Task:
Write out the listing below exactly, and omit any images you find in it.

Material provided:
-------

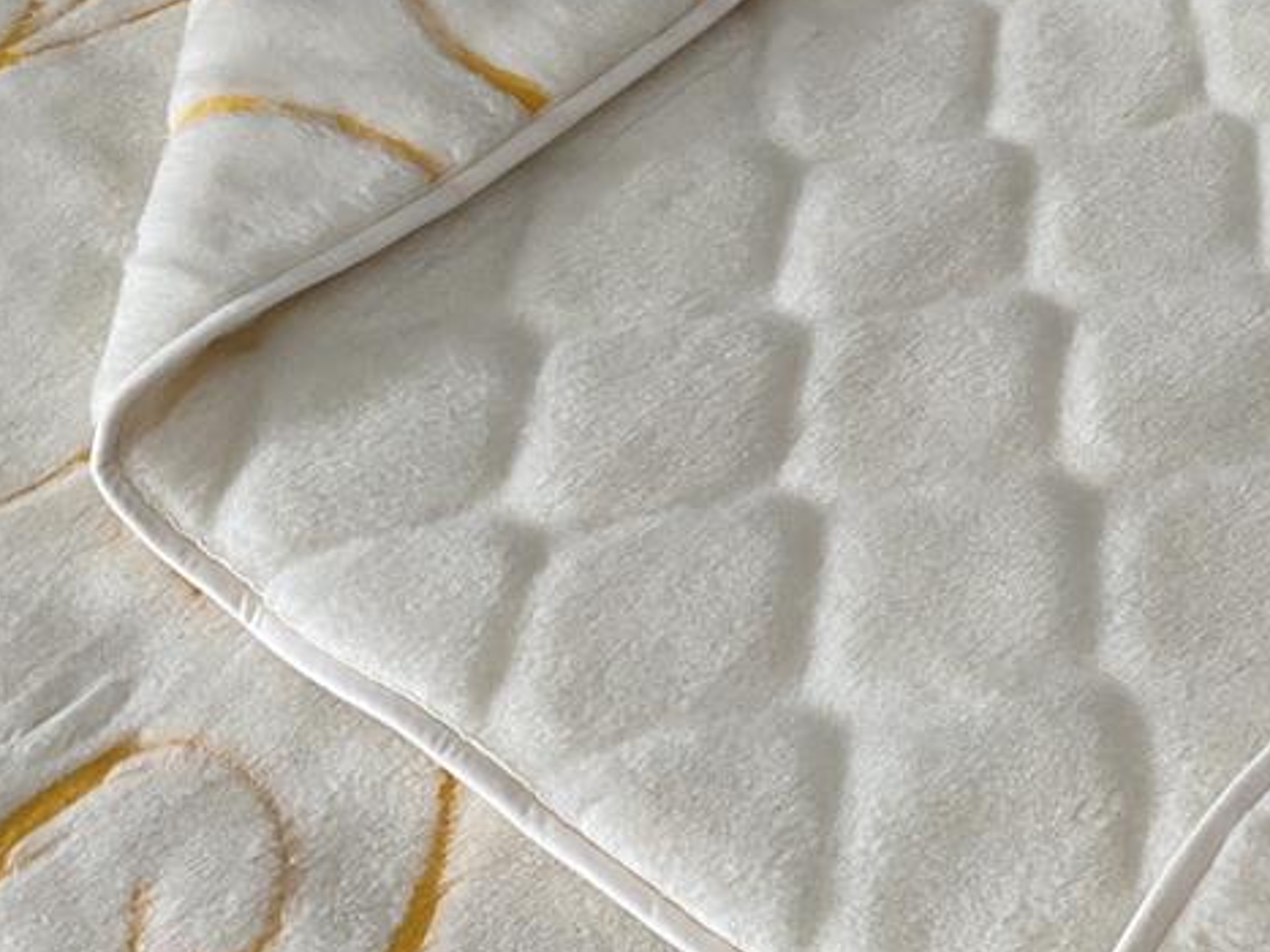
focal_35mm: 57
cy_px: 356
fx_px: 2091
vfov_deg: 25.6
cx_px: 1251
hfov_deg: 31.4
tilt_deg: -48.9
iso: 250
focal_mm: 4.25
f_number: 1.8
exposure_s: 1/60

-------

Result for this task:
focal_35mm: 57
cy_px: 356
fx_px: 2091
vfov_deg: 25.6
cx_px: 1251
hfov_deg: 31.4
tilt_deg: -48.9
iso: 250
focal_mm: 4.25
f_number: 1.8
exposure_s: 1/60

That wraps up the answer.